Japan Geoscience Union Meeting 2025

Presentation information

[E] Oral

S (Solid Earth Sciences ) » S-SS Seismology

[S-SS07] Environmental Seismology: from deep earth to surface process

Sun. May 25, 2025 3:30 PM - 5:00 PM 301B (International Conference Hall, Makuhari Messe)

convener:Ling Bai(Institute of Tibetan Plateau Research, Chinese Academy of Sciences), Kiwamu Nishida(Earthquake Research Institute, University of Tokyo), Yifei Cui(Tsinghua University), Yuzo Ishikawa(Shizuoka university), Chairperson:Kiwamu Nishida(Earthquake Research Institute, University of Tokyo), Hejun Zhu, Yuanze Zhou(University of Chinese Academy of Sciences)


3:45 PM - 4:00 PM

[SSS07-14] Seismic Detection of Rock Exfoliation events at Arabia Mountain, Georgia

★Invited Papers

*Xu Si1, Zhigang Peng1, Aislin Reynolds1, Yunyi Qian2, Phuc Mach1, Chang Ding1, Karl Lang1, Martha Cary Eppes3, Sidao Ni4 (1.School of Earth and Atmospheric Sciences, Georgia Institute of Technology, 2.School of Resources and Safety Engineering, Chongqing University, 3.University of North Carolina at Charlotte, 4.Innovation Academy for Precision Measurement Science and Technology, Chinese Academy of Sciences)

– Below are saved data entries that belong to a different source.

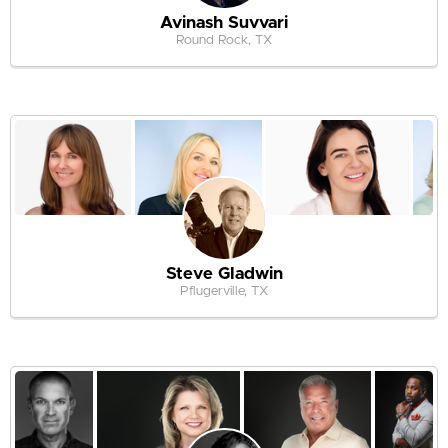
Avinash Suvvari
Round Rock, TX
Steve Gladwin
Pflugerville, TX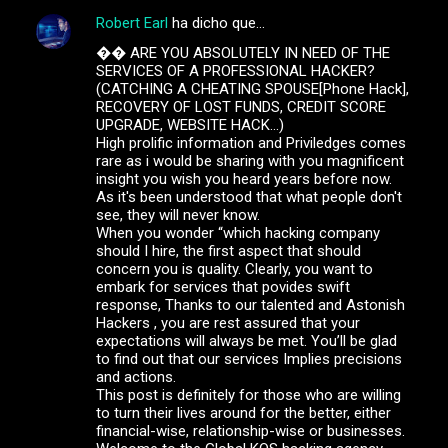
Robert Earl
ha dicho que…
C
�� ARE YOU ABSOLUTELY IN NEED OF THE
o
SERVICES OF A PROFESSIONAL HACKER?
m
(CATCHING A CHEATING SPOUSE[Phone Hack],
RECOVERY OF LOST FUNDS, CREDIT SCORE
e
UPGRADE, WEBSITE HACK...)
High prolific information and Priviledges comes
n
rare as i would be sharing with you magnificent
t
insight you wish you heard years before now.
As it's been understood that what people don't
a
see, they will never know.
r
When you wonder “which hacking company
should I hire, the first aspect that should
i
concern you is quality. Clearly, you want to
o
embark for services that povides swift
response, Thanks to our talented and Astonish
s
Hackers , you are rest assured that your
expectations will always be met. You’ll be glad
to find out that our services Implies precisions
and actions.
This post is definitely for those who are willing
to turn their lives around for the better, either
financial-wise, relationship-wise or businesses.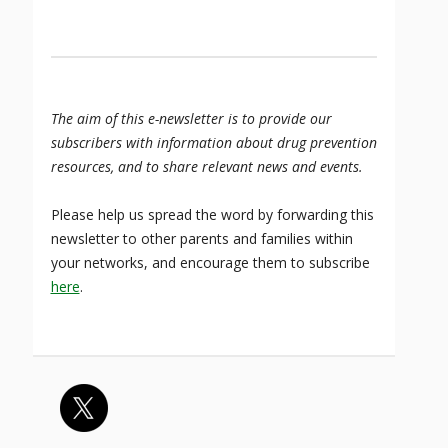
The aim of this e-newsletter is to provide our
subscribers with information about drug prevention
resources, and to share relevant news and events.
Please help us spread the word by forwarding this
newsletter to other parents and families within
your networks, and encourage them to subscribe
here
.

Keywords:Rock Exfoliation, Seismic Detection, Deep Learning

Rock domes around the world are known for their exfoliation sheets, which represent peeling of their outermost layers. Over the past two years, several rock exfoliation events have been recorded in a former Lithonia Gneiss quarry near Arabia Mountain, Georgia, including a major event occurred around noon time on July 17th 2023. Field measurements and high-resolution DEM differencing revealed that exfoliation fractures associated with this event extended across an area of approximately 250 m², with vertical displacements of up to 30 cm locally, forming compressive tent-like structures along the fracture perimeter. To monitor additional exfoliation events, a range of sensors were deployed since May 2024 and remain in operation until now. These include time-lapse cameras, air and rock surface/subsurface temperature sensors, and 26 Smartsolo geophones to record ongoing fracture events. Geophones were both buried in shallow soils surrounding the exfoliation fracture as well as anchored directly to the rock face. Additionally, larger events were also recorded by a nearby broadband seismic station (N4.Y52A) and its auxiliary pressure sensor. We applied deep learning methods to burst-like events from the continuous waveform recordings of the nearby geophones and the broadband seismic station. Detected events were subsequently classified using clustering methods into categories such as rock cracking and exfoliation events, mine blasts, and human activities such as traffic noises. Based on confirmed exfoliation events, we identified additional exfoliation events and compared their occurrence with stress and temperature measurements. Our methods offer new insights into the mechanisms of progressive, low-stress rock fracturing, enhancing our understanding of the physical processes driving time-dependent cracking and exfoliation in rock domes.